The selling has been exacerbated by investors using leverage in an effort to amplify returns by arbitraging the yield spread between Treasury bonds and other market instruments, including Treasury futures. The surge of sales, coupled with outflows from fixed income markets, forced the system to absorb a significant amount of bonds in a matter of days. Additionally, dealers are not taking on any market risk, so they are not providing liquidity. Even high quality investment grade corporate and municipal bonds cannot attract a reasonable bid.
The Federal Reserve has responded by flooding the repo market with liquidity. That has eased tensions somewhat. Nevertheless, the liquidity crunch is not over. On March 17, the Federal Reserve announced the establishment of a Primary Dealer Credit Facility, a tool it used during the Great Recession to extend loans to the biggest banks, to improve market functioning.
The Fed has also lowered the discount window rate to 25 basis points, which allows banks to convert risk-bearing assets into reserves with a small haircut, and also provide liquidity directly to large corporations via commercial paper purchases.
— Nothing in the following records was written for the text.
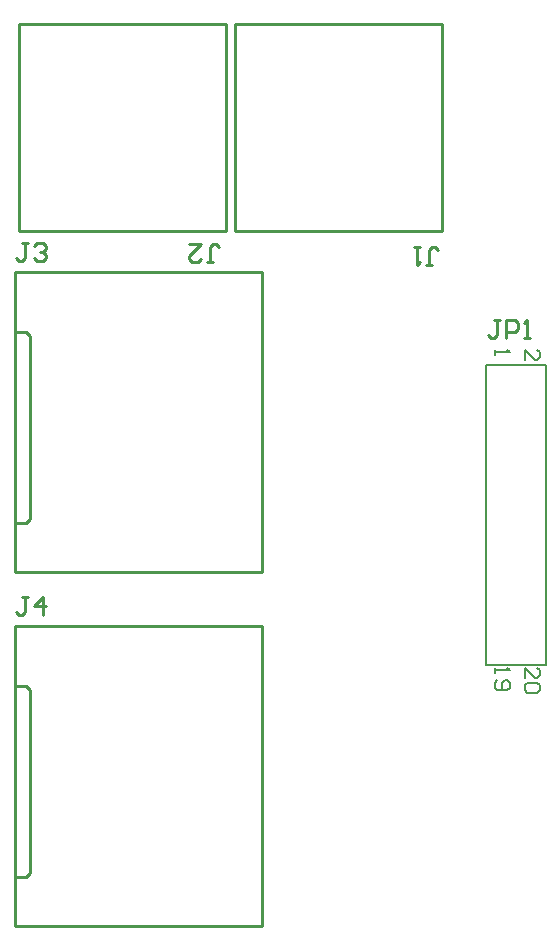
<source format=gto>
%FSLAX24Y24*%
%MOIN*%
G70*
G01*
G75*
%ADD10C,0.0160*%
%ADD11C,0.0100*%
%ADD12C,0.0750*%
%ADD13C,0.0700*%
%ADD14C,0.0591*%
%ADD15R,0.0591X0.0591*%
%ADD16C,0.0080*%
%ADD17C,0.0079*%
D11*
X20600Y47200D02*
X20975D01*
X21100Y47075D01*
Y40950D02*
Y47075D01*
X20975Y40825D02*
X21100Y40950D01*
X20600Y40825D02*
X20975D01*
X20600Y49200D02*
X28850D01*
Y39200D02*
Y49200D01*
X20600Y39200D02*
X28850D01*
X20600D02*
Y49200D01*
Y59000D02*
X20975D01*
X21100Y58875D01*
Y52750D02*
Y58875D01*
X20975Y52625D02*
X21100Y52750D01*
X20600Y52625D02*
X20975D01*
X20600Y61000D02*
X28850D01*
Y51000D02*
Y61000D01*
X20600Y51000D02*
X28850D01*
X20600D02*
Y61000D01*
X20750Y69250D02*
X27650D01*
X20750Y62350D02*
Y69250D01*
Y62350D02*
X27650D01*
Y69250D01*
X27950D02*
X34850D01*
X27950Y62350D02*
Y69250D01*
Y62350D02*
X34850D01*
Y69250D01*
X34300Y61240D02*
X34500D01*
X34400D01*
Y61740D01*
X34500Y61840D01*
X34600D01*
X34700Y61740D01*
X34100Y61840D02*
X33900D01*
X34000D01*
Y61240D01*
X34100Y61340D01*
X27000Y61320D02*
X27200D01*
X27100D01*
Y61820D01*
X27200Y61920D01*
X27300D01*
X27400Y61820D01*
X26400Y61920D02*
X26800D01*
X26400Y61520D01*
Y61420D01*
X26500Y61320D01*
X26700D01*
X26800Y61420D01*
X21050Y61950D02*
X20850D01*
X20950D01*
Y61450D01*
X20850Y61350D01*
X20750D01*
X20650Y61450D01*
X21250Y61850D02*
X21350Y61950D01*
X21550D01*
X21650Y61850D01*
Y61750D01*
X21550Y61650D01*
X21450D01*
X21550D01*
X21650Y61550D01*
Y61450D01*
X21550Y61350D01*
X21350D01*
X21250Y61450D01*
X21050Y50150D02*
X20850D01*
X20950D01*
Y49650D01*
X20850Y49550D01*
X20750D01*
X20650Y49650D01*
X21550Y49550D02*
Y50150D01*
X21250Y49850D01*
X21650D01*
X36760Y59380D02*
X36560D01*
X36660D01*
Y58880D01*
X36560Y58780D01*
X36460D01*
X36360Y58880D01*
X36960Y58780D02*
Y59380D01*
X37260D01*
X37360Y59280D01*
Y59080D01*
X37260Y58980D01*
X36960D01*
X37560Y58780D02*
X37760D01*
X37660D01*
Y59380D01*
X37560Y59280D01*
D16*
X37600Y58067D02*
Y58400D01*
X37933Y58067D01*
X38017D01*
X38100Y58150D01*
Y58317D01*
X38017Y58400D01*
X36600D02*
Y58233D01*
Y58317D01*
X37100D01*
X37017Y58400D01*
X36600Y47800D02*
Y47633D01*
Y47717D01*
X37100D01*
X37017Y47800D01*
X36683Y47383D02*
X36600Y47300D01*
Y47134D01*
X36683Y47050D01*
X37017D01*
X37100Y47134D01*
Y47300D01*
X37017Y47383D01*
X36933D01*
X36850Y47300D01*
Y47050D01*
X37600Y47467D02*
Y47800D01*
X37933Y47467D01*
X38017D01*
X38100Y47550D01*
Y47717D01*
X38017Y47800D01*
Y47300D02*
X38100Y47217D01*
Y47050D01*
X38017Y46967D01*
X37683D01*
X37600Y47050D01*
Y47217D01*
X37683Y47300D01*
X38017D01*
D17*
X36300Y47900D02*
Y57150D01*
X38300Y47900D02*
Y57150D01*
Y57900D01*
X36300D02*
X38300D01*
X36300Y57150D02*
Y57900D01*
Y47900D02*
X38300D01*
M02*

</source>
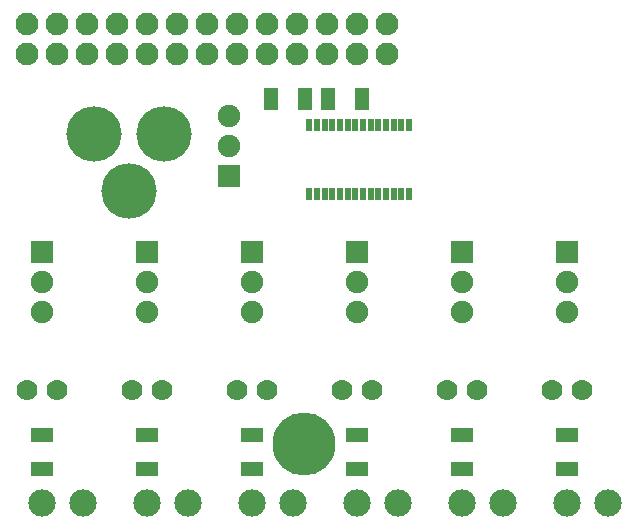
<source format=gts>
*
*
G04 PADS 9.4.1 Build Number: 494907 generated Gerber (RS-274-X) file*
G04 PC Version=2.1*
*
%IN "PiLightControl.pcb"*%
*
%MOIN*%
*
%FSLAX35Y35*%
*
*
*
*
G04 PC Standard Apertures*
*
*
G04 Thermal Relief Aperture macro.*
%AMTER*
1,1,$1,0,0*
1,0,$1-$2,0,0*
21,0,$3,$4,0,0,45*
21,0,$3,$4,0,0,135*
%
*
*
G04 Annular Aperture macro.*
%AMANN*
1,1,$1,0,0*
1,0,$2,0,0*
%
*
*
G04 Odd Aperture macro.*
%AMODD*
1,1,$1,0,0*
1,0,$1-0.005,0,0*
%
*
*
G04 PC Custom Aperture Macros*
*
*
*
*
*
*
G04 PC Aperture Table*
*
%ADD010C,0.001*%
%ADD027R,0.075X0.075*%
%ADD028C,0.075*%
%ADD029C,0.07*%
%ADD030C,0.185*%
%ADD031C,0.091*%
%ADD032C,0.21*%
%ADD033R,0.077X0.0455*%
%ADD034R,0.0455X0.077*%
%ADD035C,0.076*%
%ADD036R,0.02181X0.03953*%
*
*
*
*
G04 PC Circuitry*
G04 Layer Name PiLightControl.pcb - circuitry*
%LPD*%
*
*
G04 PC Custom Flashes*
G04 Layer Name PiLightControl.pcb - flashes*
%LPD*%
*
*
G04 PC Circuitry*
G04 Layer Name PiLightControl.pcb - circuitry*
%LPD*%
*
G54D10*
G54D27*
G01X148000Y235000D03*
X183000D03*
X218000D03*
X253000D03*
X288000D03*
X113000D03*
X175300Y260300D03*
G54D28*
X148000Y225000D03*
Y215000D03*
X183000Y225000D03*
Y215000D03*
X218000Y225000D03*
Y215000D03*
X253000Y225000D03*
Y215000D03*
X288000Y225000D03*
Y215000D03*
X113000Y225000D03*
Y215000D03*
X175300Y270300D03*
Y280300D03*
G54D29*
X153100Y189000D03*
X143100D03*
X188100D03*
X178100D03*
X223100D03*
X213100D03*
X258100D03*
X248100D03*
X293100D03*
X283100D03*
X118100D03*
X108100D03*
G54D30*
X153800Y274100D03*
X130200D03*
X142000Y255200D03*
G54D31*
X148000Y151300D03*
X161800D03*
X183000D03*
X196800D03*
X218000D03*
X231800D03*
X253000D03*
X266800D03*
X288000D03*
X301800D03*
X113000D03*
X126800D03*
G54D32*
X200394Y170866D03*
G54D33*
X113000Y162391D03*
Y173809D03*
X148000Y162391D03*
Y173809D03*
X183000Y162391D03*
Y173809D03*
X218000Y162391D03*
Y173809D03*
X253000Y162391D03*
Y173809D03*
X288000Y162391D03*
Y173809D03*
G54D34*
X219609Y285900D03*
X208191D03*
X189195Y285875D03*
X200613D03*
G54D35*
X107874Y300787D03*
Y310787D03*
X117874Y300787D03*
Y310787D03*
X127874Y300787D03*
Y310787D03*
X137874Y300787D03*
Y310787D03*
X147874Y300787D03*
Y310787D03*
X157874Y300787D03*
Y310787D03*
X167874Y300787D03*
Y310787D03*
X177874Y300787D03*
Y310787D03*
X187874Y300787D03*
Y310787D03*
X197874Y300787D03*
Y310787D03*
X207874Y300787D03*
Y310787D03*
X217874Y300787D03*
Y310787D03*
X227874Y300787D03*
Y310787D03*
G54D36*
X202066Y254084D03*
X204625D03*
X207184D03*
X209743D03*
X212302D03*
X214861D03*
X217420D03*
X219980D03*
X222539D03*
X225098D03*
X227657D03*
X230216D03*
X232775D03*
X235334D03*
Y277116D03*
X232775D03*
X230216D03*
X227657D03*
X225098D03*
X222539D03*
X219980D03*
X217420D03*
X214861D03*
X212302D03*
X209743D03*
X207184D03*
X204625D03*
X202066D03*
X0Y0D02*
M02*

</source>
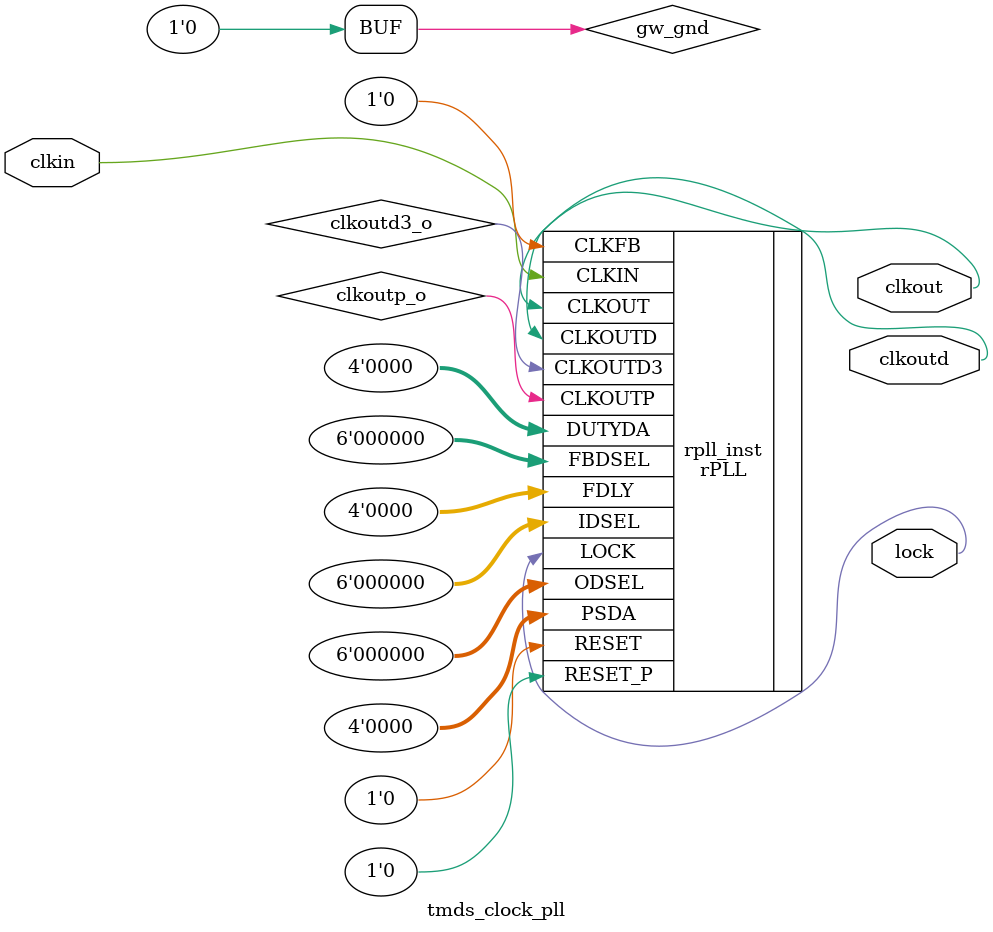
<source format=v>

module tmds_clock_pll (clkout, lock, clkoutd, clkin);

output clkout;
output lock;
output clkoutd;
input clkin;

wire clkoutp_o;
wire clkoutd3_o;
wire gw_gnd;

assign gw_gnd = 1'b0;

rPLL rpll_inst (
    .CLKOUT(clkout),
    .LOCK(lock),
    .CLKOUTP(clkoutp_o),
    .CLKOUTD(clkoutd),
    .CLKOUTD3(clkoutd3_o),
    .RESET(gw_gnd),
    .RESET_P(gw_gnd),
    .CLKIN(clkin),
    .CLKFB(gw_gnd),
    .FBDSEL({gw_gnd,gw_gnd,gw_gnd,gw_gnd,gw_gnd,gw_gnd}),
    .IDSEL({gw_gnd,gw_gnd,gw_gnd,gw_gnd,gw_gnd,gw_gnd}),
    .ODSEL({gw_gnd,gw_gnd,gw_gnd,gw_gnd,gw_gnd,gw_gnd}),
    .PSDA({gw_gnd,gw_gnd,gw_gnd,gw_gnd}),
    .DUTYDA({gw_gnd,gw_gnd,gw_gnd,gw_gnd}),
    .FDLY({gw_gnd,gw_gnd,gw_gnd,gw_gnd})
);

defparam rpll_inst.FCLKIN = "27";
defparam rpll_inst.DYN_IDIV_SEL = "false";
defparam rpll_inst.IDIV_SEL = 2;
defparam rpll_inst.DYN_FBDIV_SEL = "false";
defparam rpll_inst.FBDIV_SEL = 13;
defparam rpll_inst.DYN_ODIV_SEL = "false";
defparam rpll_inst.ODIV_SEL = 4;
defparam rpll_inst.PSDA_SEL = "0000";
defparam rpll_inst.DYN_DA_EN = "true";
defparam rpll_inst.DUTYDA_SEL = "1000";
defparam rpll_inst.CLKOUT_FT_DIR = 1'b1;
defparam rpll_inst.CLKOUTP_FT_DIR = 1'b1;
defparam rpll_inst.CLKOUT_DLY_STEP = 0;
defparam rpll_inst.CLKOUTP_DLY_STEP = 0;
defparam rpll_inst.CLKFB_SEL = "internal";
defparam rpll_inst.CLKOUT_BYPASS = "false";
defparam rpll_inst.CLKOUTP_BYPASS = "false";
defparam rpll_inst.CLKOUTD_BYPASS = "true";
defparam rpll_inst.DYN_SDIV_SEL = 2;
defparam rpll_inst.CLKOUTD_SRC = "CLKOUT";
defparam rpll_inst.CLKOUTD3_SRC = "CLKOUT";
defparam rpll_inst.DEVICE = "GW2A-18C";

endmodule //tmds_clock_pll

</source>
With these actions in place, bankers’ anxieties over liquidity should begin to ease.
Still, banks are hesitant to extend credit as borrowers face escalating solvency risk—especially by consumers and small- and medium-sized businesses. A solution to this problem will likely be included in the proposed $1 trillion fiscal stimulus. Loan guarantees or state-sponsored loans will help private borrowers.
These actions by the Fed are similar to those taken during 2008 Financial Crisis, and should ultimately help facilitate more orderly trading by helping support the markets’ ability to serve their function as intermediary.